GOAL — Write out each line of the material below word for word, omitting the pictures.

RECORD EXTRACTS —
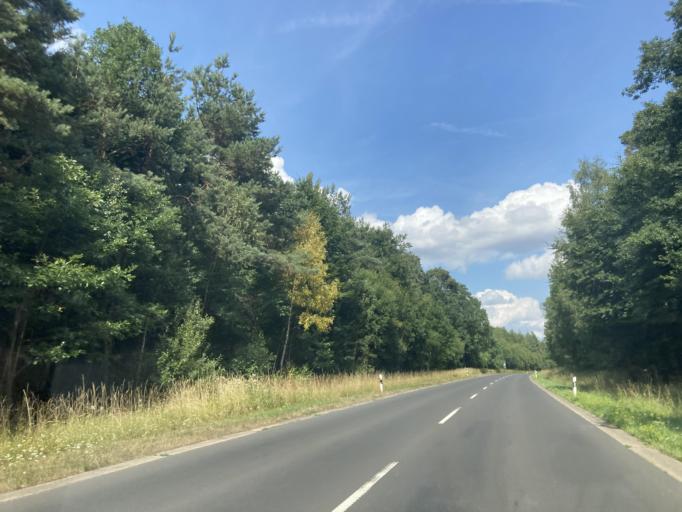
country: DE
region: Hesse
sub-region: Regierungsbezirk Kassel
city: Grossenluder
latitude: 50.5425
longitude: 9.5537
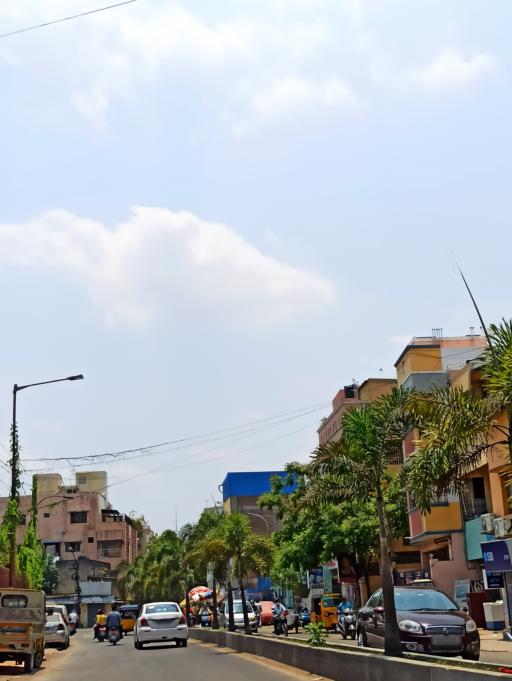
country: IN
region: Tamil Nadu
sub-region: Chennai
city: Chetput
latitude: 13.0929
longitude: 80.2328
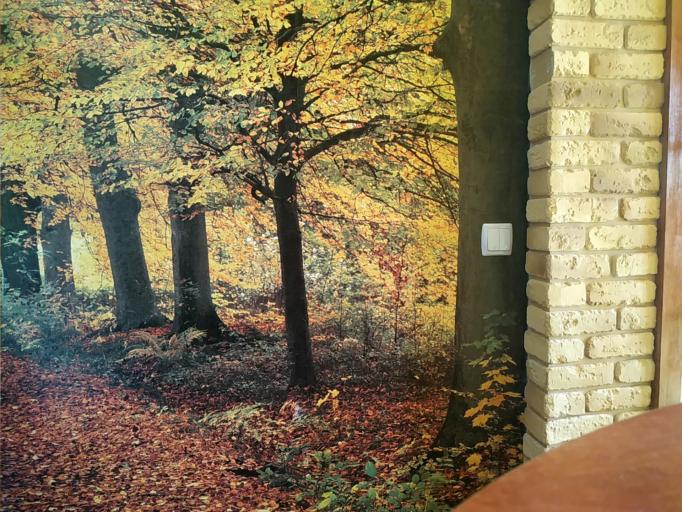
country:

REPLY —
country: DE
region: Hesse
sub-region: Regierungsbezirk Kassel
city: Grossenluder
latitude: 50.5425
longitude: 9.5537
country: IN
region: Tamil Nadu
sub-region: Chennai
city: Chetput
latitude: 13.0929
longitude: 80.2328
country:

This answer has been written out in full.